Comment by intalentive
18 hours ago
Claims that ring true:
* Energy physics puts an upper bound on material wealth
* The disparity between notional and material wealth is large and growing
* Notional wealth figures are largely speculative / fictitious
Claims that could be true (if empirically verified):
* Material wealth is decreasing
* Energy is decreasing
* The monetary system will collapse
Claims that have been implied but not demonstrated or argued:
* There is a causal link between decreasing energy supplies and monetary system collapse
Overall it smells like 2004-era peak oil doomerism. I’m not saying it’s wrong, it could just be early. Intrigued but not convinced.

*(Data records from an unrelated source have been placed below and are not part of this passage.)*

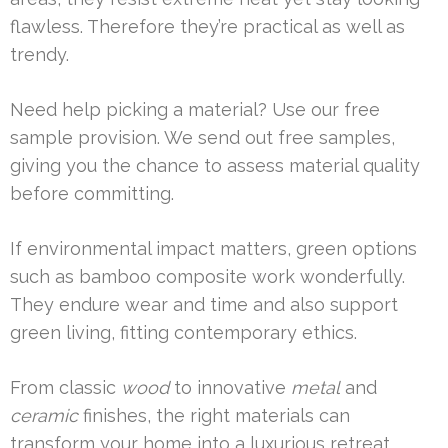
flawless. Therefore they’re practical as well as
trendy.
Need help picking a material? Use our free
sample provision. We send out free samples,
giving you the chance to assess material quality
before committing.
If environmental impact matters, green options
such as bamboo composite work wonderfully.
They endure wear and time and also support
green living, fitting contemporary ethics.
From classic
wood
to innovative
metal
and
ceramic
finishes, the right materials can
transform your home into a luxurious retreat.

> * Energy physics puts an upper bound on material wealth
Sure, but that's such a high upper bound that it may as well be false from our perspective in 2025. We use a miniscule fraction of the energy we receive from the sun.
We directly use a miniscule fraction, indirect use is quite a bit higher since that is used delivering ecosystem services we depend on.

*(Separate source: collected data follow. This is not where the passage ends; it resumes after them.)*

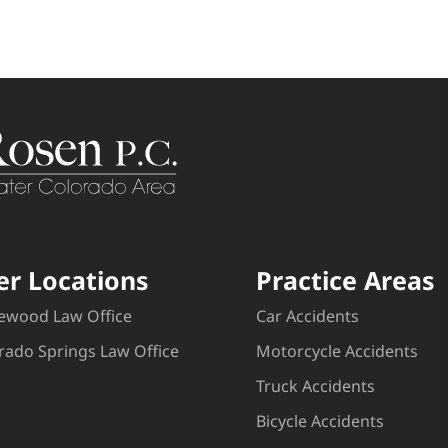
er Locations
Practice Areas
ewood Law Office
Car Accidents
rado Springs Law Office
Motorcycle Accidents
Truck Accidents
Bicycle Accidents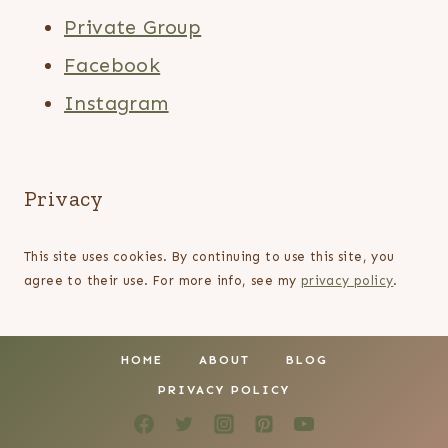
Private Group
Facebook
Instagram
Privacy
This site uses cookies. By continuing to use this site, you
agree to their use. For more info, see my
privacy policy
.
HOME
ABOUT
BLOG
PRIVACY POLICY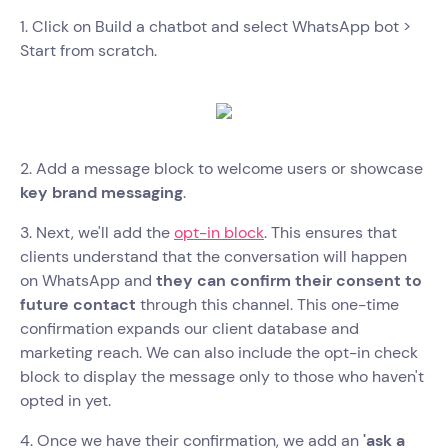
1. Click on Build a chatbot and select WhatsApp bot >
Start from scratch.
2. Add a message block to welcome users or showcase
key brand messaging
.
3. Next, we'll add the
opt-in block
. This ensures that
clients understand that the conversation will happen
on WhatsApp and
they can confirm their consent to
future contact
through this channel. This one-time
confirmation expands our client database and
marketing reach. We can also include the opt-in check
block to display the message only to those who haven't
opted in yet.
4. Once we have their confirmation, we add an
'ask a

Then there is the question of how much of that potential we want to turn into waste heat inside the atmosphere, which is more governed by how much radiative cooling we have rather than how much energy is incident or available on the earth.
I think that humanity would be limited by pollution and ecosystem destruction before energy for most human scale material wealth. The bit where it becomes tricky is energy does change what how easily and fast you can do things, which may place enough of a real world limit.
It's still a tiny fraction. Plants are surprisingly inefficient users of sunshine. And our use of plants is less surprisingly inefficient.
Of course more efficient usage isn't necessarily a good thing.